> _TEXT PROVIDED_
☆ ☆ ☆ ☆ ☆

I am trying to retrieve in an automated fashion for a large number of gene the orthologues of a particular gene ensembl ID as well as the paralogues. Take for example ENSG00000258588, I am retrieving all the orthologues and prologues using
my $geneid="ENSG00000258588"; # ENSP00000346916
# Load the registry automatically
my $registry = 'Bio::EnsEMBL::Registry';
$registry->load_registry_from_db(
-host=>'ensembldb.ensembl.org',
-user=>'anonymous',
);
## Get the compara gene member adaptor
my $gene_member_adaptor = $registry->get_adaptor("Multi", "compara", "GeneMember");
## Get the compara member
my $gene_member = $gene_member_adaptor->fetch_by_stable_id($geneid);
my @orthologIDs;
if (defined $gene_member){
my $homology_adaptor = Bio::EnsEMBL::Registry->get_adaptor('Multi', 'compara', 'Homology');
my $homologies = $homology_adaptor->fetch_all_by_Member($gene_member);
my $member_adaptor = Bio::EnsEMBL::Registry->get_adaptor('Multi', 'compara', 'Member');
foreach my $homology (@{$homologies}) {
my @members = @{$homology->get_all_Members()};
foreach my $this_member (@members) {
my $orthologID=$this_member->stable_id;
push(@orthologIDs,$orthologID);
}
}
}
However, the problem is that I end up with far more prologues than I want. Looking at the gene tree, I really only want ENSG00000258588 (TRIM6-TRIM34 ) and ENSG00000258659 (TRIM34). Essentially I want the close paralogues but not the distant paralogues such as TRIM22. In this particular case, I could limit the paralogues to the Ancestral taxonomy Homininae but I do not always know what the Ancestral Taxonomy will be, sometimes it might be Rodentia or Primates depending on when the paralogue arose. I am really only interested in post mammalian divergence events.
An alternative approach I have thought of but I do not know how to implement, is to look for the most recent common ancestor of all the orthologues and then from that node retrieve all the ensembl IDs.
Any pointers, advice, suggestions would be most gratefully appreciated.

☆ ☆ ☆ ☆ ☆

> _LIST OF TASKS_
A. Can you restate the paragraph of the Ensembl homology post that begins "However, the problem is" more briefly, keeping its main facts?
B. Could you pick up the Ensembl homology post after its last sentence and continue it?
The rows after this point are separate material, not part of the Ensembl homology post.

> _RECORDS_
☆ ☆ ☆ ☆ ☆

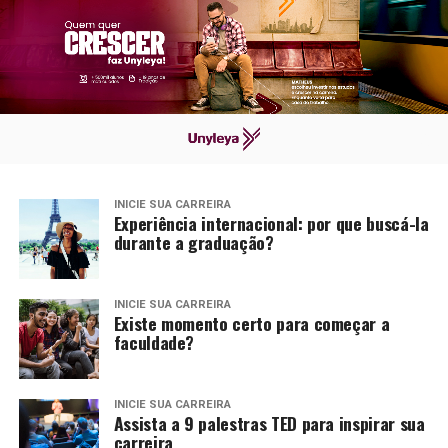
INICIE SUA CARREIRA
Experiência internacional: por que buscá-la
durante a graduação?
INICIE SUA CARREIRA
Existe momento certo para começar a
faculdade?
INICIE SUA CARREIRA
Assista a 9 palestras TED para inspirar sua
carreira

☆ ☆ ☆ ☆ ☆

> _ANSWERS TO EACH TASK_
A. The code returns far more paralogues than wanted. According to the gene tree, only ENSG00000258588 (TRIM6-TRIM34) and ENSG00000258659 (TRIM34) are needed. These are the close paralogues, not distant ones such as TRIM22. Restricting to the ancestral taxonomy Homininae would work in this case. However, the relevant ancestral taxonomy isn't always known in advance and could be Rodentia or Primates, depending on when the paralogue arose. Only post-mammalian-divergence events are of interest.

B.
With taxonomy_level() I am going to have to provide a long list of taxonomy names to exclude or include to make sure I have the paralogues I want to include. Where can I find out more about the species_tree_node() method? Thanks
If you are interested only in the human lineage there are not that many taxonomy levels: mammalia, theria, eutheria, boroeutheria, euarchontoglires, primates... etc. You can get the names easily from: http://www.genomicus.biologie.ens.fr/genomicus-84.01/data/SpeciesTree.pdf
Or you can use the newick species tree: http://www.genomicus.biologie.ens.fr/genomicus-84.01/data/SpeciesTree.nwk to automate the process
I'm not sure what rule you'd like to use. The full doc is here: http://www.ensembl.org/info/docs/Doxygen/compara-api/classBio_1_1EnsEMBL_1_1Compara_1_1SpeciesTreeNode.html There are a lot of methods in this module, which can do many things with tree / graph structures
One approach is to do $species_tree_node->taxon()->classification which returns a string like "(...) mammalia theria eutheria boroeutheria euarchontoglires primates (...) homo" and for instance if you want ancestors below the Theria node, you can do: $classification =~ / theria / You can also do $species_tree_node->get_all_ancestors() which returns all the nodes above the current one, and you can check the name, taxon_id, etc of each one of them.
The best way really depends of the filtering you want to apply. You mentioned you only want the most recent paralogue. Is that correct ?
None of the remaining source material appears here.